Ministerpräsident Maliki und die ihn unterstützenden schiitischen Parteien seien nicht bereit, die Sunniten oder säkular orientierte Kräfte an der Macht zu beteiligen. Selbst die USA hätten nur wenige Möglichkeiten, auf Maliki einzuwirken. "Der amerikanische Einfluss ist in den vergangenen Jahren stark geschwunden, der iranische wesentlich stärker geworden", sagt Steinberg. "Wenn man Einfluss auf den Irak nehmen will, muss man wahrscheinlich den Weg über Teheran nehmen und das ist für westliche politische Akteure im Moment unmöglich."

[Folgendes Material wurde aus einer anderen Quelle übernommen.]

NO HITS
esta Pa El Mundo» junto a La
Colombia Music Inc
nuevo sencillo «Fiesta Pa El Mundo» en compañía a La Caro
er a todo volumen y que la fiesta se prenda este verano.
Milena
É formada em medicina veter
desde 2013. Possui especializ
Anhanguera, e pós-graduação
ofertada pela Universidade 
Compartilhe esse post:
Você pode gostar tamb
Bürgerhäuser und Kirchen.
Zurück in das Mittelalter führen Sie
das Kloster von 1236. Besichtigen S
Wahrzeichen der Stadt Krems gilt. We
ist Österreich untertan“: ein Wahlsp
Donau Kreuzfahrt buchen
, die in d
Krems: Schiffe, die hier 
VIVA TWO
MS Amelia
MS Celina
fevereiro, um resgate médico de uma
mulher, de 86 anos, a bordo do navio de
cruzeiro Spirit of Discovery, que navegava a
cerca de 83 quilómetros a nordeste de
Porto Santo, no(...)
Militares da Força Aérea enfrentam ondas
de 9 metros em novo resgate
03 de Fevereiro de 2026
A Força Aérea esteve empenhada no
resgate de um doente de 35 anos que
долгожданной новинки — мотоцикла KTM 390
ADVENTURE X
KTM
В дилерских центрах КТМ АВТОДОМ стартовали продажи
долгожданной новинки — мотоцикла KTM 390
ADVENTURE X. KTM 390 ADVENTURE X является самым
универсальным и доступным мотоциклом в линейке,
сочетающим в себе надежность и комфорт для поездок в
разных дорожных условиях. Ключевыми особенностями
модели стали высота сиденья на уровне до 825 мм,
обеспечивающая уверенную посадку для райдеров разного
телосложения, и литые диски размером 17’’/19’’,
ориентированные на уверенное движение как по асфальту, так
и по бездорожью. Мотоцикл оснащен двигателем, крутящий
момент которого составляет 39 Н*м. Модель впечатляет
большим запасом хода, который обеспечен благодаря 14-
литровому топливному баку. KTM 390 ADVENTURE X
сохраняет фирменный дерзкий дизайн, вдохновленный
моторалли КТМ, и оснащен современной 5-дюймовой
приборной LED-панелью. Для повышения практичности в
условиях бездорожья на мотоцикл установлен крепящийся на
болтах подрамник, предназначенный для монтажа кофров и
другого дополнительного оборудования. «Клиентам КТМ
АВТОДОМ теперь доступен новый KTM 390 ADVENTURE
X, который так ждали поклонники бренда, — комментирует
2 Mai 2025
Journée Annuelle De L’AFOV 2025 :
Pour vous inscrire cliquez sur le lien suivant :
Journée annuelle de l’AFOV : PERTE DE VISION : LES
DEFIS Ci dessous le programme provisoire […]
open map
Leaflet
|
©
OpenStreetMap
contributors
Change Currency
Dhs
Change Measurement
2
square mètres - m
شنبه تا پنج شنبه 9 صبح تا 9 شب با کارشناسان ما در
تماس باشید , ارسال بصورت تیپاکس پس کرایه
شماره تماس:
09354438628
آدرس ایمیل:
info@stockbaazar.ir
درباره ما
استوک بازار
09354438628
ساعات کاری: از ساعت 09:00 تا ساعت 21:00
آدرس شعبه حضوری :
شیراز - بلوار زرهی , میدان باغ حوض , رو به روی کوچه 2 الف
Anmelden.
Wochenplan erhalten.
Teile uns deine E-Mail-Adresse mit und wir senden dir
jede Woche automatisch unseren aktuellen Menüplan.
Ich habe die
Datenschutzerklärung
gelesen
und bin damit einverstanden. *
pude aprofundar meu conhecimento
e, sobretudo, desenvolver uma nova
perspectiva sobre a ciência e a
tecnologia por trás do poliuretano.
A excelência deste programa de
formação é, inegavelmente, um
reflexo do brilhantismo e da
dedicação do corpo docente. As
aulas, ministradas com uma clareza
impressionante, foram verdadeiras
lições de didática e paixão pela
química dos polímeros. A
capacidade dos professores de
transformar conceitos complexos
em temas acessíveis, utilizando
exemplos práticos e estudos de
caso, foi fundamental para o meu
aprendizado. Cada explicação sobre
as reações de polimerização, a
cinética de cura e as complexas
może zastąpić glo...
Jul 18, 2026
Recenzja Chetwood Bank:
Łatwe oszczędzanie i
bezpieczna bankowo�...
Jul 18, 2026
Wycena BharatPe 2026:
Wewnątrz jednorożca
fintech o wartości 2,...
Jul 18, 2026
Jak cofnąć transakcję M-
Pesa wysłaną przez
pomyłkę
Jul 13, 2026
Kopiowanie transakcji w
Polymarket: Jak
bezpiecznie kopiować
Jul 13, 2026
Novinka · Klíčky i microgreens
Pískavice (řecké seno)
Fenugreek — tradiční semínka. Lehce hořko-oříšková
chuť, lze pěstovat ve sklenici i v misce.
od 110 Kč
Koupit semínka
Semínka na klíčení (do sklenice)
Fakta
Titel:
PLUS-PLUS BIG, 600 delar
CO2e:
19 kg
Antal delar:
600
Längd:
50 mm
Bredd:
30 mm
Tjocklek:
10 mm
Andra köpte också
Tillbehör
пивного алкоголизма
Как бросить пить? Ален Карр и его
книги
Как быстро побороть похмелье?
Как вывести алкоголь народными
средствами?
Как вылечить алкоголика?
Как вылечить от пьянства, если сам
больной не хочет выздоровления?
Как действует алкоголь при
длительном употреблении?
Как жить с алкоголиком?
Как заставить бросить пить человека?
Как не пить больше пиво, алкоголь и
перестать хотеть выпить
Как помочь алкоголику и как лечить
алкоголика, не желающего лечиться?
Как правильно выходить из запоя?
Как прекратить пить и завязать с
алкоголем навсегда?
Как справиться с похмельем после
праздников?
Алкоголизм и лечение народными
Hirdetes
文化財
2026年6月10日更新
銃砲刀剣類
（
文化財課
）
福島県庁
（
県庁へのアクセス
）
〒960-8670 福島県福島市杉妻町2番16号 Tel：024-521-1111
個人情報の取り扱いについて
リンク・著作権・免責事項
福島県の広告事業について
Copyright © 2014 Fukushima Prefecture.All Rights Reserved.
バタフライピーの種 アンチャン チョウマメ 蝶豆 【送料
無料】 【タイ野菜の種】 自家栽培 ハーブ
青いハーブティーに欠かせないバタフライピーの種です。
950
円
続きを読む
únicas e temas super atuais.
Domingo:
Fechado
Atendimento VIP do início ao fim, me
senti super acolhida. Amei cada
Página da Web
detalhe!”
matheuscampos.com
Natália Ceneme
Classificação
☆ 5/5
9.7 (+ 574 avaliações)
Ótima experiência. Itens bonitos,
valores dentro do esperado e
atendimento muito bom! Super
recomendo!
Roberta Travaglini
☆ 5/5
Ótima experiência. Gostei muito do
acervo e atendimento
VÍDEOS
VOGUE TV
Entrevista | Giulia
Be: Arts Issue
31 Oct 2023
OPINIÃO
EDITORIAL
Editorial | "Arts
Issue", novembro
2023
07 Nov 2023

Auch der 64-jährige Abu Samer ist pessimistisch. Er glaubt nicht an ein schnelles Ende der Gewalt zwischen den Religionsgruppen. Angesichts der beinahe täglichen Anschläge in seiner Heimatstadt Bagdad hat Samer Angst um seine Familie. Deswegen würde er seine Kinder am liebsten nach Übersee schicken, "weit weg von all dem was hier passiert". Doch auch das ist leichter gesagt als getan.